Important

You are viewing the NeMo 2.0 documentation. This release introduces significant changes to the API and a new library, NeMo Run. We are currently porting all features from NeMo 1.0 to 2.0. For documentation on previous versions or features not yet available in 2.0, please refer to the NeMo 24.07 documentation.

Migrate Optimizer Configuration from NeMo 1.0 to NeMo 2.0#

In NeMo 2.0, the optimizer configuration has changed from a YAML-based approach to using the OptimizerConfig class from Megatron-Core. This guide will help you migrate your optimizer setup.

NeMo 1.0 (Previous Release)#

In NeMo 1.0, the optimizer was configured in the YAML configuration file.

model:
    optim:
        name: fused_adam
        lr: 2e-4
        weight_decay: 0.01
        betas:
        - 0.9
        - 0.98
        sched:
            name: CosineAnnealing
            warmup_steps: 500
            constant_steps: 0
            min_lr: 2e-5

NeMo 2.0 (New Release)#

In NeMo 2.0, we use the OptimizerConfig class from Megatron Core, which is wrapped by NeMo’s MegatronOptimizerModule.

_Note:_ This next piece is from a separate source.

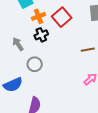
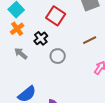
orange cross: (38, 16) -> (17, 29), moved
gray circle: (35, 64) -> (58, 56), moved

Here’s how to set it up:

from nemo.collections import llm
from nemo import lightning as nl
from megatron.core.optimizer import OptimizerConfig

optim = nl.MegatronOptimizerModule(
    config=OptimizerConfig(
        optimizer="adam",
        lr=0.001,
        use_distributed_optimizer=True
    ),
    lr_scheduler=nl.lr_scheduler.CosineAnnealingScheduler(),
)

llm.train(..., optim=optim)

Migration Steps#

  1. Remove the optim section from your YAML configuration file.

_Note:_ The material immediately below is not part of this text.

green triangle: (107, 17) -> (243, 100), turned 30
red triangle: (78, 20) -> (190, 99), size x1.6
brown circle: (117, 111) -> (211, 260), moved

  2. Import the necessary modules in your Python script:

    from nemo.collections import llm
    from nemo import lightning as nl
    from megatron.core.optimizer import OptimizerConfig
    
  3. Create an instance of MegatronOptimizerModule with the appropriate OptimizerConfig.

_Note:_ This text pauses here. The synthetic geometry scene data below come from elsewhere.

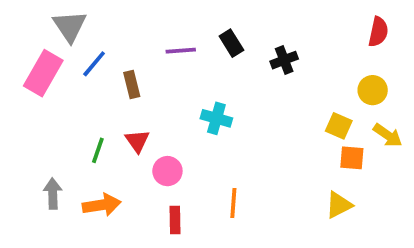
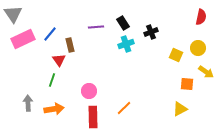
gray triangle: (70, 26) -> (13, 14), moved
pink rectangle: (43, 73) -> (23, 39), turned 35
cyan cross: (216, 118) -> (126, 44), moved, turned -35
yellow square: (339, 126) -> (176, 55), moved
red triangle: (137, 141) -> (59, 60), moved
orange line: (233, 203) -> (124, 108), turned 42
red rectangle: (175, 220) -> (93, 117), size x1.5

  4. Configure the OptimizerConfig with parameters similar to your previous YAML configuration:

    1. optimizer: String name of the optimizer (e.g., “adam” instead of “fused_adam”)

    2. lr: Learning rate

    3. use_distributed_optimizer: Set to True to use the distributed optimizer

  5. Set up the learning rate scheduler separately using NeMo’s scheduler classes.

  6. Pass the optim object to the llm.train() function.

By following these steps, you’ll successfully migrate your optimizer configuration from NeMo 1.0 to NeMo 2.0. Be aware that the exact parameter names and available options may differ, so consult the OptimizerConfig documentation for a complete list of supported parameters.